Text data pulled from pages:
■ ■ ■ ■ ■ ■ ■

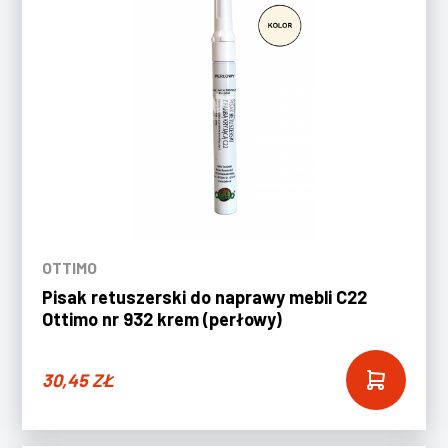
OTTIMO
Pisak retuszerski do naprawy mebli C22
Ottimo nr 932 krem (perłowy)
30,45
ZŁ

■ ■ ■ ■ ■ ■ ■

*What you should do*. Write out the text from every row above word for word, and leave the pictures out.

*Answer for the task*.
OTTIMO
Pisak retuszerski do naprawy mebli C22
Ottimo nr 932 krem (perłowy)
30,45
ZŁ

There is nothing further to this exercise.